··· Text segment
The small Easthampton Road studio that Becker shares with longtime business partner William Cumpiano is part wood-working shop, part classroom, part museum. There are instruments in all stages of being, from unfinished shells to newly-lacquered beauties to broken husks. There's philosophy in the air, along with the smell of wood and glue.

Becker himself is a study in quiet energy. A thin man whose curly hair and beard is salted with gray, he goes about his work carefully and joyfully, always paying attention, usually smiling. He moves like a man who has studied comparative religions and industrial design and has learned how to apply both to fixing guitars.

A Brooklyn native, Becker fell in love with the guitar in the '50s while watching Elvis Presley on the Ed Sullivan Show. It took a back seat to his career in industrial design until college when he met Cumpiano at the Pratt Institute, where both of them were students. A Puerto Rican native with a love for classic music, Cumpiano introduced Becker to the nylon string guitar. By the time they graduated in 1968, Becker was headed in a new direction.

"The whole country appeared to be going mad," he said of those times. "Industry was the last place I wanted to go."

Instead, he took a teaching job in a Long Island high school while he pondered music and the state of the world. He eventually turned down tenure and moved to Provincetown, where he looked into various religious schools of thought.

"I felt the need to delve deeper," he said, "to try to find some kind of center. I found my understanding of how things worked, why they were they way they were."

And so Becker opened a bicycle shop. The bicycle, to him, was the perfect machine: efficient, healthy and non-polluting. At times, he said, he felt like Mahatma Gandhi at the spinning wheel.

Becker moved his shop across the state to Williamstown, where he reconnected with Cumpiano. While helping him start his first guitar studio, Becker was exposed to professional musicians. It occurred to him that, with some practice, he could make a go as a singer-songwriter. He was about to launch his new career when he was suddenly called back to Brooklyn to tend his ailing parents. For the next 12 years, Becker set down his guitar and drove a cab.

In the early '90s, after his parents died, he moved to Northampton and hooked up with Cumpiano once again. They started a studio in Leeds, moving it to Easthampton Road about five years ago. The partners found they work well together. Cumpiano makes most of the guitars, specializing in the Puerto Rican cuatro, a 10-string instrument for which he has established a national reputation. Becker has made 30 or 40 guitars from scratch but prefers re pairing them.

"Repair is problem-solving," he explained. "I find it more challenging and interesting."

Guitars from all over the world line the walls of the shop, awaiting their turn at the repair table. Becker took out one sent from Switzerland, a battered Michael Gurian model with a broken neck. Cumpiano was one of Gurian's students, and the shop is one of the few that Gurian owners trust implicitly. Becker likes that the instruments in the shop come from every continent and reflect a variety of cultures.

"Building a guitar is like creating life," he said. "You're creating an object that resembles a human being and also has a voice and an ear."

Like a living creature, he said, guitars respond to heat and moisture. They come in all shapes and sizes and can be the best of companions.

"A player expresses their innermost feelings to a guitar that they can't express even to their loved ones," Becker said.

To demonstrate, he picked up an original guitar he was finishing and played some bossanova, gently drawing out the subtle rhythms and luminous chords produced by the Brazilian stew of Caribbean, African, indigenous and jazz influences. Becker teaches bossanova and composes in the style. Although he last performed at First Night 2000, he hopes to work his way back to the stage.

For the most part, however, Becker lives in the moment, and he enjoys virtually every moment he's in his shop." I feel a wonderful satisfaction in being an earnest supporter of the arts," he said. "Art and music is the whole point. That's why we go to work. You take that out of the picture, and there's no point in living."
······
**Task requirements:**
**A)** Answer these questions about the profile of Becker:
(i) In what year did Becker and Cumpiano graduate?
(ii) For how many years did Becker drive a cab?
(iii) What instrument does Cumpiano specialize in making?
**B)** In the profile of Becker, substitute "taxi" for "cab" and write out the passage starting with "Becker moved his" and going on through "drove a cab.".
··· Raw data
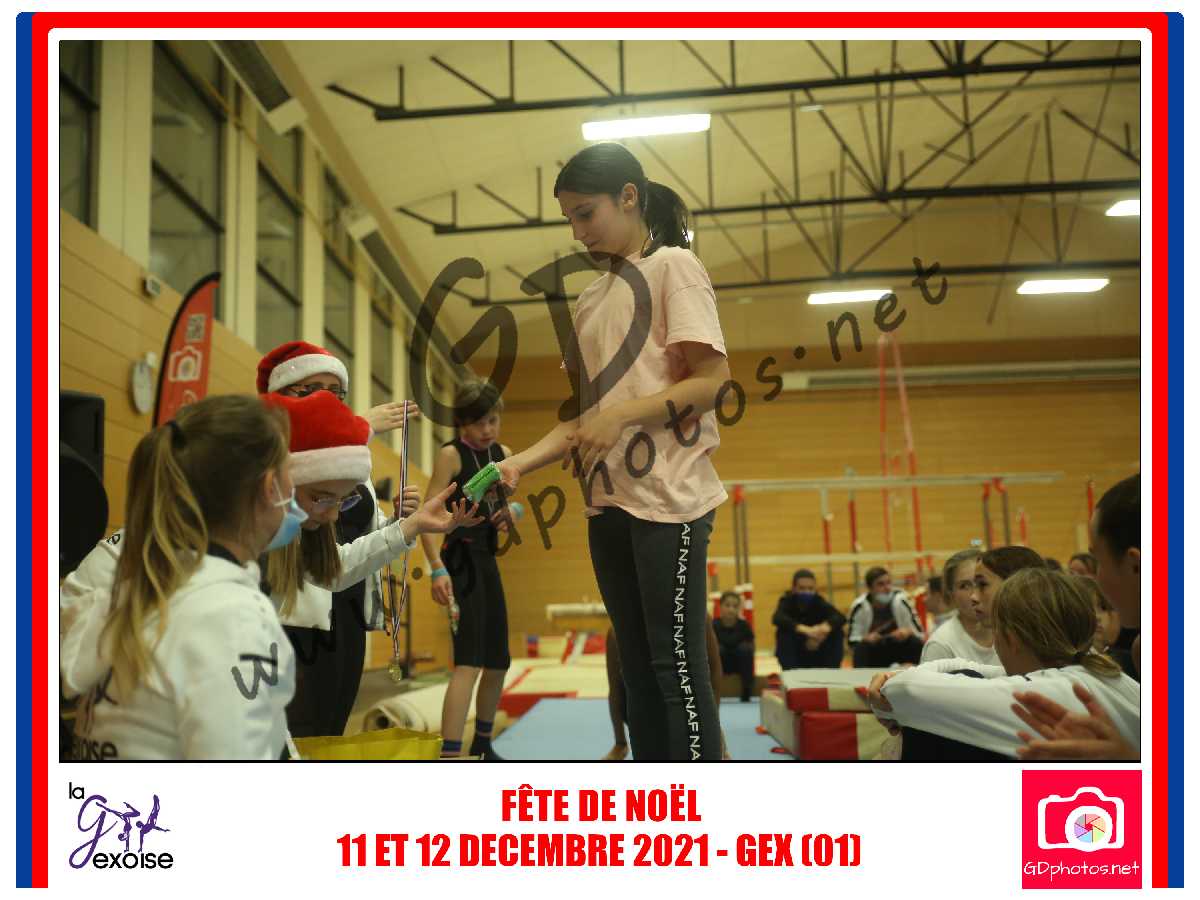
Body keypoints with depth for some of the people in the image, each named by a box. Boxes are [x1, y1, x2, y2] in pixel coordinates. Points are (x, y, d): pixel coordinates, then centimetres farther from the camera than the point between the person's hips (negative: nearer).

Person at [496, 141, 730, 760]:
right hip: (607, 501, 8)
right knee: (638, 668, 12)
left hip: (667, 498, -7)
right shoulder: (589, 299, 18)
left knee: (678, 665, -5)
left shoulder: (672, 265, -2)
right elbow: (583, 414, 14)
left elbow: (713, 379, -11)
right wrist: (522, 463, 0)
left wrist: (620, 416, -20)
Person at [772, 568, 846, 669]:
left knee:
······
**Outputs by task:**
**A)**
(i) 1968
(ii) 12 years
(iii) The Puerto Rican cuatro, a 10-string instrument

**B)**
Becker moved his shop across the state to Williamstown, where he reconnected with Cumpiano. While helping him start his first guitar studio, Becker was exposed to professional musicians. It occurred to him that, with some practice, he could make a go as a singer-songwriter. He was about to launch his new career when he was suddenly called back to Brooklyn to tend his ailing parents. For the next 12 years, Becker set down his guitar and drove a taxi.